Les acteurs du numérique au Sénégal avaient bien raison d’alerter lors du vote et de l’adoption du nouveau Code des communications électroniques, précisément dans l’alinéa 3 de son article 27. La fameuse « gestion du trafic » par l’autorité de régulation et par les opérateurs téléphoniques/FAI avaient soulevé de vives polémiques, bien fondées par ailleurs sur ambiguïté de cette démarche.

En date du 21 décembre 2018, l’expert et consultant en nouveaux média Mountaga Cissé nous rappelait ceci: « vous verrez que la censure des réseaux sociaux ira crescendo au fur et à mesure que nous nous approchons des élections« . A tort ou à travers, internet et surtout les réseaux sociaux constituent le casse-tête des autorités du pouvoir actuel quant à la montée en puissance des opposants, les média classiques dits « lésés » au profit de la communication digitale, la prolifération des Fake-news, la manipulation d’images (le camp présidentiel a été pris en flagrant délit de montage Photoshop dans un rassemblement), la propagande politique surtout en cette veille d’élection présidentielle.

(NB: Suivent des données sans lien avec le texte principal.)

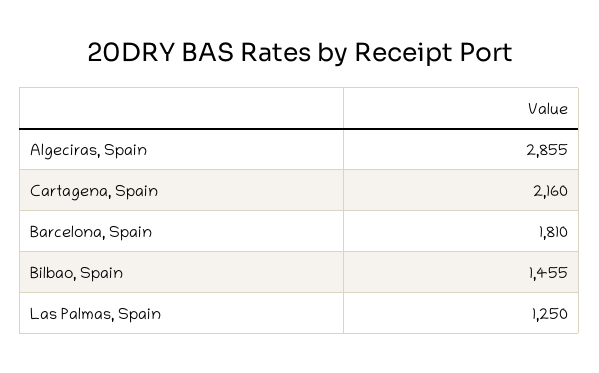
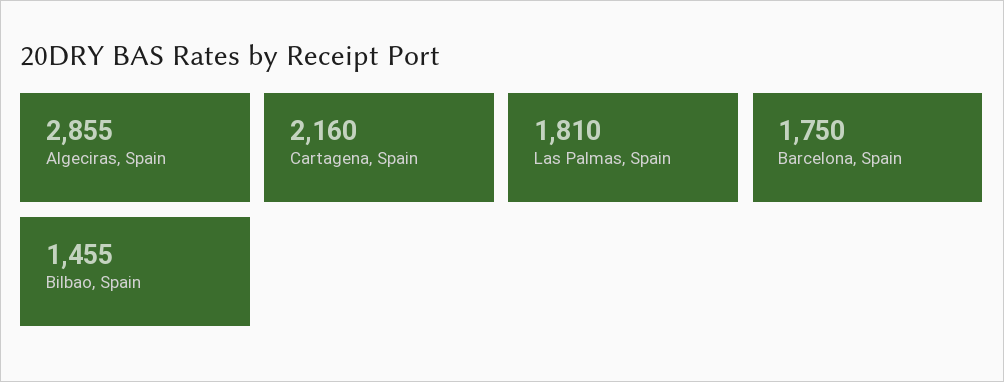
Barcelona, Spain: 1810 -> 1750
Las Palmas, Spain: 1250 -> 1810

A 48h du vote au Sénégal, plusieurs internautes sont montés au créneau pour dénoncer le ralentissement de la vitesse de connexion internet dans plusieurs endroits du territoire mais surtout dans la capitale à Dakar. Comme en témoignent ces images, internet subit une forte baisse et le ressenti est unanime.




A se demander à qui profitera cette baisse d’internet…




Plusieurs organisations de la société civile dont le Conseil des Organisations non gouvernementales d’appui au développement (Congad) et la Rencontre africaine pour la défense des Droits de l’Homme (Raddho) ont sollicité, dans une déclaration conjointe, le « maintien d’un internet ouvert et sécurisé » pour le premier tour de la présidentielle de dimanche. «Nous demandons d’urgence à toutes les parties prenantes, notamment les fournisseurs de services téléphoniques et internet d’assurer la stabilité et l’accessibilité d’internet avant, pendant et après la prochaine élection présidentielle du 24 février 2019 au Sénégal », indique la déclaration conjointe.

Outre le Congad et la Raddho, la Ligue sénégalaise des Droits Humains (LSDH), l’Association des éditeurs et professionnels de la presse en ligne (Appel), Article 19, Africtivistes, Blogueurs et Forum Civil ont notamment signé la déclaration commune.